I thought I would get to this post sooner!
There must be some weird cosmic thing happening lately for me – I am seeing “signs” everywhere, but don’t know what to make of them all.
This past week on Tinder, I came across three men whom I have met before.
None of which I remembered.
The first I had previously called The Boxer. Last week I pulled two posts from my old blog to share here. We dated and had sex and I suppose I never heard from him again, or I never cared. I was not ready to be having sex with others when I met him, that much I recall as clear as day. I don’t recall the man at all, but I vividly recall how I felt in the aftermath of having sex post Bobby. It was pretty ugly for a while.
When we matched on Tinder he reminded me we had met before and asked to move to text so I agreed, curious to hear my own story which I had clearly forgotten. He said he wanted to take me out and he would tell me the story over drinks. I found it so strange I just couldn’t place him no matter how hard I tried. Photos, cues, nothing was ringing a bell for me. Then it dawned on me that I had blogged everything during the first two years of my separation…..so I went back and found him (and subsequently shared those posts last week).
He was very chatty and keen to take me out this past week. But, as soon as I told him I did, in fact, remember (which I really didn’t remember him at all, but after reading my post, I recalled the events – that’s really telling me there is no value in meeting this man again – I mean, we had decent sex and I don’t recall what he’s like!).,,,sorry, diverted….once I remembered he literally stopped texting with me immediately. Haven’t heard from him in a week.

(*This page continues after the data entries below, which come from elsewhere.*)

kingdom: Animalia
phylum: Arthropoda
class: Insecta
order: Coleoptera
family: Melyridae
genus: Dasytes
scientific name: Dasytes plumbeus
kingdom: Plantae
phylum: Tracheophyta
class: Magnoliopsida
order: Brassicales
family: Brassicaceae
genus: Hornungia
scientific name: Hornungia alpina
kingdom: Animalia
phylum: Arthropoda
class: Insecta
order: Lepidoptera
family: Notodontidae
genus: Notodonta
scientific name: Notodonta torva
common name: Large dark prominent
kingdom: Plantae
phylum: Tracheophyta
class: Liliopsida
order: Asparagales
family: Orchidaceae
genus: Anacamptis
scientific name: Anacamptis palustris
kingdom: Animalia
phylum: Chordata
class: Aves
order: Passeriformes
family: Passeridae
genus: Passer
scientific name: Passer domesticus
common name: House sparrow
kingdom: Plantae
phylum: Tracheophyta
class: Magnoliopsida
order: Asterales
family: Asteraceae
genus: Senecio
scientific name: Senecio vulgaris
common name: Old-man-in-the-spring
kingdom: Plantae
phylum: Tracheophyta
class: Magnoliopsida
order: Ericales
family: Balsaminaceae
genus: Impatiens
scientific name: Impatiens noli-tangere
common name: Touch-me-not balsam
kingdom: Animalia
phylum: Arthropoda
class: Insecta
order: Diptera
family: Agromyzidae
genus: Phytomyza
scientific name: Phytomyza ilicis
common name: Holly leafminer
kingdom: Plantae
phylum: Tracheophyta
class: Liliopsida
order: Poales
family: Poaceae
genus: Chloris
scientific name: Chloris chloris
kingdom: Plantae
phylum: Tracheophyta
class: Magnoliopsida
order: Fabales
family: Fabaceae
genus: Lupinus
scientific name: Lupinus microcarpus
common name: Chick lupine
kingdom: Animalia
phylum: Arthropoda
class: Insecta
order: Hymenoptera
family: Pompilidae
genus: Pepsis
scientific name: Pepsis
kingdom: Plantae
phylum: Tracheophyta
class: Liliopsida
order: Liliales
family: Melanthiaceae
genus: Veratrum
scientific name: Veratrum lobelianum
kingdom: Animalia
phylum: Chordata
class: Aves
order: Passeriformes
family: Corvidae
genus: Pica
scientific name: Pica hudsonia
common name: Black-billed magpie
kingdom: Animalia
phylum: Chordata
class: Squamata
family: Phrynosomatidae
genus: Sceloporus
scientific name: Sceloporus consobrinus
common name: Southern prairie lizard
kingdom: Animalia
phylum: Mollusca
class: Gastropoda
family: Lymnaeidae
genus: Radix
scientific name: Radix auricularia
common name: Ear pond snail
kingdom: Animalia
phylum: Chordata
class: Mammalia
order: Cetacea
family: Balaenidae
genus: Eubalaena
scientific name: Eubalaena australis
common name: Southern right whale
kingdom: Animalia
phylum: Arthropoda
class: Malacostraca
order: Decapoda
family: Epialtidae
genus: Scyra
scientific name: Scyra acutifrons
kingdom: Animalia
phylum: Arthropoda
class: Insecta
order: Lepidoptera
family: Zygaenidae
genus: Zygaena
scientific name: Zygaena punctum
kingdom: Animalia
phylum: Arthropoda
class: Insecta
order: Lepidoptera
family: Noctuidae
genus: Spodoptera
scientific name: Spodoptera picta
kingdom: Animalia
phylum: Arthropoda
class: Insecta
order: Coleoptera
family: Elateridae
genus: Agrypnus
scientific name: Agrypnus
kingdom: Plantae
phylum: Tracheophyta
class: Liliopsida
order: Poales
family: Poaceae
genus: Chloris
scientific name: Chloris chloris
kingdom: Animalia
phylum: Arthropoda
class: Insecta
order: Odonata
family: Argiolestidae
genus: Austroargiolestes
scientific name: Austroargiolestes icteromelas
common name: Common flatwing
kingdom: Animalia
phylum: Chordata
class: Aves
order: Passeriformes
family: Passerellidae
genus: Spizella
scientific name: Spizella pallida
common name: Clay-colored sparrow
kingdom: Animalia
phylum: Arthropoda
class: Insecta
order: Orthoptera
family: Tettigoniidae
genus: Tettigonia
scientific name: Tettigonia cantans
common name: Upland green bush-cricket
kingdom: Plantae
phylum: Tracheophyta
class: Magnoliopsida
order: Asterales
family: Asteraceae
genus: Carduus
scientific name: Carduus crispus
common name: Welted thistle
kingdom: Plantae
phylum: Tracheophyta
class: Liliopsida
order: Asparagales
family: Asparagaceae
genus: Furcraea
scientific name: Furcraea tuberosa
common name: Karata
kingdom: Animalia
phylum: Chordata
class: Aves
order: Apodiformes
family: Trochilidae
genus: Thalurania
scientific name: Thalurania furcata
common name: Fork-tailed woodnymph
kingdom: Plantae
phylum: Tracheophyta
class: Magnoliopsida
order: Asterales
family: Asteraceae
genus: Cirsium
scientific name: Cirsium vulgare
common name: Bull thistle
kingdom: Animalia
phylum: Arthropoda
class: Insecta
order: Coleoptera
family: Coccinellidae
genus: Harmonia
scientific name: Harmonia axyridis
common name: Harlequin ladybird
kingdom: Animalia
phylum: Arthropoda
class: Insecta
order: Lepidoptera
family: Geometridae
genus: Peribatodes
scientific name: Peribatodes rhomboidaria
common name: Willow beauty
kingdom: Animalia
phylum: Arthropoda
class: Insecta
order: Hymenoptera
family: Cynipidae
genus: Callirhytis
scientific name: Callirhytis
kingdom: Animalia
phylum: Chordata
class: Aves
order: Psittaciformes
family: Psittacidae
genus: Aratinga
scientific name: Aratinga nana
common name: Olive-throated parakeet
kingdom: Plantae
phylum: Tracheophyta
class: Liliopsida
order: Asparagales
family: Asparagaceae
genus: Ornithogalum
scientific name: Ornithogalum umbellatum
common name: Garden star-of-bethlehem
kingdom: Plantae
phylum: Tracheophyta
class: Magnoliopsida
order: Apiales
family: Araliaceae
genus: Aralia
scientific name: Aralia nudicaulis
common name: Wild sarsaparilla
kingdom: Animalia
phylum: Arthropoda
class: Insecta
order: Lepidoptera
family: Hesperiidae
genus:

Man #2 is another man I met on Tinder who reminded me we had met. We also moved to text because at this point I’m thinking, this has to be impossible that I have blacked out on my sex phase or post-Bobby phase – this can’t be normal? Glenn reminded me where we met and who I was with and none of it sounded familiar, but things about him personally DID sound familiar so I was confused. The long and short of it, he was also keen to take me out this week and we made plans – honestly, more out of curiosity – how is it possible this happens twice in one week? As the week progressed and we spoke I had a strong indication of why I wouldn’t have pursued anything with him the first time around, He was really on a different speed than me and we will most likely frustrate one another. He finally admitted to me this evening he realized it wasn’t me he met (I had already arrived at that conclusion) and he was worried I wasn’t really interested in meeting him. I explained I didn’t think we were a match and why, but I was still open for a drink the next evening since we had made the plans – as long as it was clear there should be no expectations. So…Saturday drinks it is – with the man I never met, but probably did communicate with and eliminated in a past trial.
Man #3 is a lovely surprise. I truly don’t know what it is. Something in the photo at first, then the text, and finally and surely in the voice. *Boom* little butterflies appear. Tony told me I spoke to him 18 months ago when he was finalizing his divorce and told him he wasn’t ready … and call me later! Lol. Sure enough we connected again, although I truly don’t remember ever connecting with him in the first place, we certainly hit it off this time. We spoke on and off all day today. I really hope I hear from him again tomorrow. I don’t know what makes that initial chemistry, but it really has a mind of its own and shows up when its ready.
I am not sure I am ready, I am still weepy and I still want Bennett back every day. I did break and text him last week and we have had intermittent contact. If there was a way for him to help me, he would, but he knows that opening the lines of communication again only hurt me and as soon as we fall into “normal sharing conversation” I begin to feel the sadness well up for how much I miss him. Losing a lover is hard, losing a real friend, even worse.